You could duct-tape three iPads together and you'd have roughly the size and weight of one Windows Tablet PC. This matters a lot carrying one around a hospital. And this is to say nothing of the fact that all the exposed ports and vents on the PC prohibits its use in a number of contexts, while the iPad could easily be fitted with a sealed silicone case.
• Full desktop OS vs. specialized mobile OS
Yes, Apple's platform is tightly controlled. But if you're building a web-based application, why not deploy it on a low-maintenance, streamlined device instead of something with enough complexity to run Crysis while spreading Conficker in the background?

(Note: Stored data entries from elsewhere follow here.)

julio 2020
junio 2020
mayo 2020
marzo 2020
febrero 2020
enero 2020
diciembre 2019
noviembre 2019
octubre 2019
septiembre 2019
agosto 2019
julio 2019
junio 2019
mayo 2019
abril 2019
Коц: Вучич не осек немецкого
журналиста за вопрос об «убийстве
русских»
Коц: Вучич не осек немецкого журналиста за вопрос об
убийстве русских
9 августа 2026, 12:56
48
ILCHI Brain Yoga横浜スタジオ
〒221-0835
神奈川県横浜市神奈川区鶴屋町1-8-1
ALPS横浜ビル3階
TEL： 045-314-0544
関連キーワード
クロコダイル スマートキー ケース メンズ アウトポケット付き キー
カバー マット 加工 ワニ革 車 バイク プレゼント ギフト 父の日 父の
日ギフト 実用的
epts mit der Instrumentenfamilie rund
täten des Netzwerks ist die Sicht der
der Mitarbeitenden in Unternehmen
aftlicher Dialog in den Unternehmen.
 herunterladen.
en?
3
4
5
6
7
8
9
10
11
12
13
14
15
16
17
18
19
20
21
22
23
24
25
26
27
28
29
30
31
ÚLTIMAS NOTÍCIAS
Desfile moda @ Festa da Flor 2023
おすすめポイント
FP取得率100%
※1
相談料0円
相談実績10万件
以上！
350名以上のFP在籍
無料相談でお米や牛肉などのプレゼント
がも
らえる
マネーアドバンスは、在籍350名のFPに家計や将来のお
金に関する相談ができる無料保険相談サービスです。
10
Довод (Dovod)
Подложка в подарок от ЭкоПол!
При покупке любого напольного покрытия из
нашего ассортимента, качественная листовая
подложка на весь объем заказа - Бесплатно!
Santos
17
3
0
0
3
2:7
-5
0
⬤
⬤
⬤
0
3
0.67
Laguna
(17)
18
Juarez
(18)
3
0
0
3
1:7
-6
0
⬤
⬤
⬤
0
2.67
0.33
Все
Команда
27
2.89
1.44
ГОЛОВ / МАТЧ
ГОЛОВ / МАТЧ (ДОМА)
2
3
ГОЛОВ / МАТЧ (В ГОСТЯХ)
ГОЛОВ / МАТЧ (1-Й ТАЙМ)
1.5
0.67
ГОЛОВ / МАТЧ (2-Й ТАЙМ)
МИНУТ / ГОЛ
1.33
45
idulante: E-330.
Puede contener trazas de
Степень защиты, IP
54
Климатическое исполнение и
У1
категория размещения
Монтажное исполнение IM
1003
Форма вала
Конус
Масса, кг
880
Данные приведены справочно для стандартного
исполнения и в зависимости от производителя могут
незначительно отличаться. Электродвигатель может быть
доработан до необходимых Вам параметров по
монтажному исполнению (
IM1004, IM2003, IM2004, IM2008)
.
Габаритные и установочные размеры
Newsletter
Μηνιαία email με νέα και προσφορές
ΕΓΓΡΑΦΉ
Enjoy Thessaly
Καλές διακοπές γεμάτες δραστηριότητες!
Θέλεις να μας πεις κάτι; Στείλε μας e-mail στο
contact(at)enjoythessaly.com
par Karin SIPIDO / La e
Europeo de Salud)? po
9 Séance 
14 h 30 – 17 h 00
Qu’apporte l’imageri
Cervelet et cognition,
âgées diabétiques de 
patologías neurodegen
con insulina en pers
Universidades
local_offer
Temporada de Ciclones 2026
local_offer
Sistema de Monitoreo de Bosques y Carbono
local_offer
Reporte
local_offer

But, more relevant to this essay: I don't know of another tablet with a screen the size of iPad's, a 10 hour battery, and a shell that's 1.5" thick. (Not that it doesn't exist, I'm just not aware of it.)
This seems to me like an example of a particular kind of myopia: because the author has been involved in the control-panel industry, he perceives that industry to be a more important part of the world than it really is.
the touch screen on the iPad is remarkably sensitive. Do you really think they did that just for gaming?
Well, no, I think they did it for the user experience of the device as a whole, but even if it was just for gaming: Videogames take in $10 billion a year. Crestron and AMX together make about $0.7 billion.
I interviewed at Savant once and got an offer. They seemed like a pretty cool place, but they were way out on Cape Cod and I figured I'd go insane out there.
It is funny to read an article saying the iPad will be about X, when there are so many X's out there. The iPad represents the refinement of a platform (tablets) that has a shot at transcending the models of computing we have had so far. Just look at where the iPhone is at as a platform now with 3 revisions under it's glassy screen. The iPad a few generations down the road (30 inch, Multitasking) will change the computing landscape.
In the 1990's (Thanks Jeron) we were all expecting VR to be the next step away from the 2D windowed computing environment. For some reason that didn't take off. At the same time there was a lot of academic hype around the idea of ubiquitous computing. I think the iPhone/iPod Touch was the first tentative step into this direction, but without the real estate for effective daily work. I think the iPad will solve a lot of these issues and therefor go way beyond anyone's expectations.
Apple are all about mass consumer markets, it'd be totally out of character for them to design a system for home automation, or even doctor's offices.
Not that they won't be happy that it'll do well there, but it'll be a pleasant side effect rather than a goal.